* Exercise
Whenever the word "Education" shows up in a line of the data, copy that line.

* Input material
*** Block opens ***
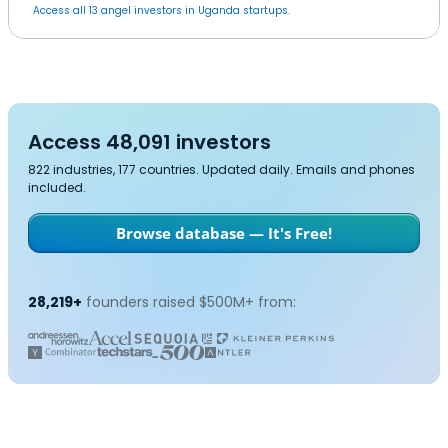
Access all 13 angel investors in Uganda startups.
Access 48,091 investors
822 industries, 177 countries. Updated daily. Emails and phones
included.
Browse database — It's Free!
28,219+
founders raised $500M+ from:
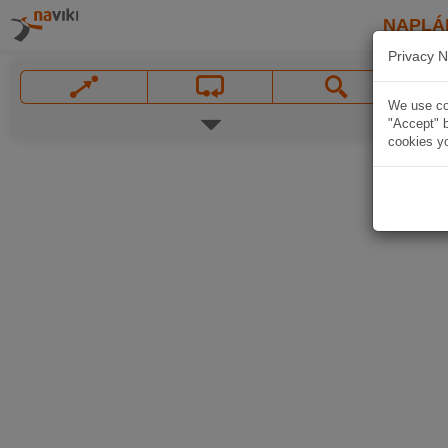
NAPLÁ
Privacy N
We use coo
"Accept" b
cookies yo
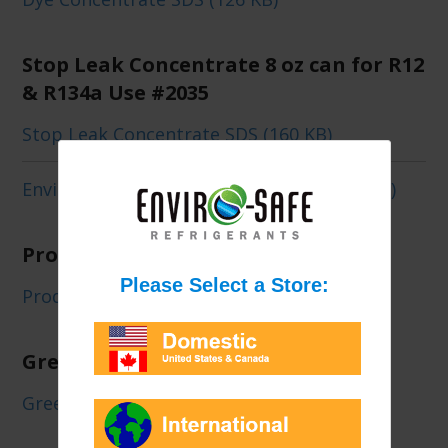
Stop Leak Concentrate 8 oz can for R12
& R134a Use #2035
Stop Leak Concentrate SDS (160 KB)
Enviro-Safe Stop Leak Concentrate (207 KB)
ProDry 8 oz can Concentrate #2080a
Prodry Concentrate SDS (176 KB)
Green Energy XL4 Can/Case
Green Energy XL4 SDS (191 KB)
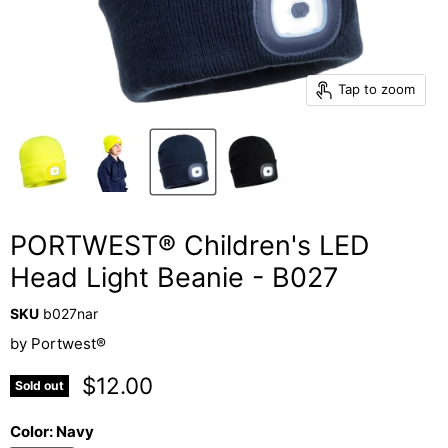
Tap to zoom
PORTWEST® Children's LED
Head Light Beanie - B027
SKU
b027nar
by
Portwest®
Current price
$12.00
Sold out
Color:
Navy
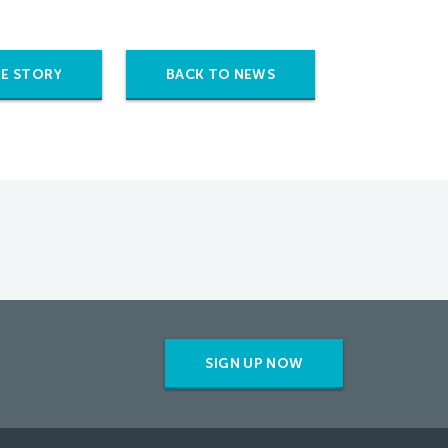
E STORY
BACK TO NEWS
SIGN UP NOW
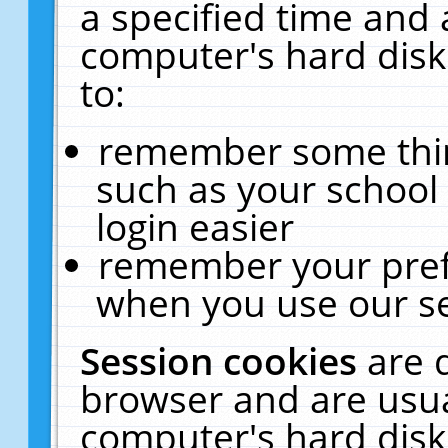
a specified time and 
computer's hard disk
to:
remember some thing
such as your school 
login easier
remember your pref
when you use our se
Session cookies
are 
browser and are usua
computer's hard disk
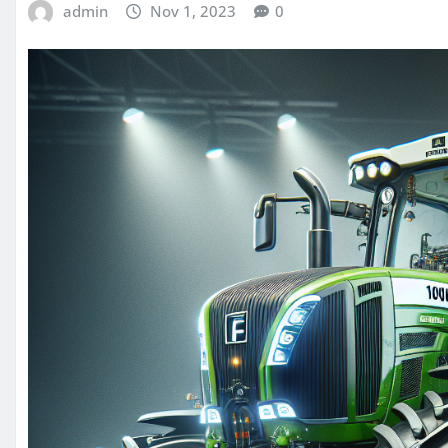
admin
Nov 1, 2023
0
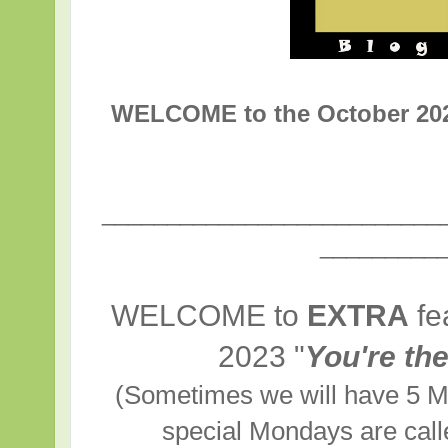
WELCOME to the October 2
__________________________
_________
WELCOME to
EXTRA
fe
2023
"
You're th
(Sometimes we will have 5 M
special Mondays are cal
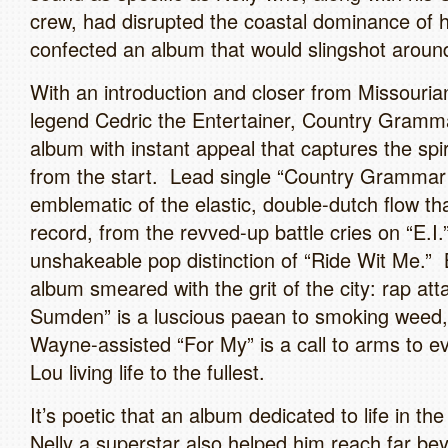
crew, had disrupted the coastal dominance of 
confected an album that would slingshot aroun
With an introduction and closer from Missouri
legend Cedric the Entertainer, Country Gramma
album with instant appeal that captures the spiri
from the start. Lead single “Country Grammar 
emblematic of the elastic, double-dutch flow t
record, from the revved-up battle cries on “E.I.”
unshakeable pop distinction of “Ride Wit Me.” B
album smeared with the grit of the city: rap at
Sumden” is a luscious paean to smoking weed, w
Wayne-assisted “For My” is a call to arms to e
Lou living life to the fullest.
It’s poetic that an album dedicated to life in th
Nelly a superstar also helped him reach far bey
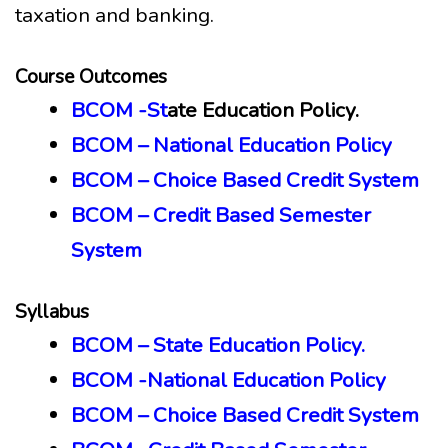
taxation and banking.
Course Outcomes
BCOM -St
ate Education Policy.
BCOM – National Education Policy
BCOM – Choice Based Credit System
BCOM – Credit Based Semester
System
Syllabus
BCOM – State Education Policy.
BCOM -National Education Policy
BCOM – Choice Based Credit System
*** Block closes ***
* Result of the task
ate Education Policy.
BCOM – National Education Policy
BCOM – State Education Policy.
BCOM -National Education Policy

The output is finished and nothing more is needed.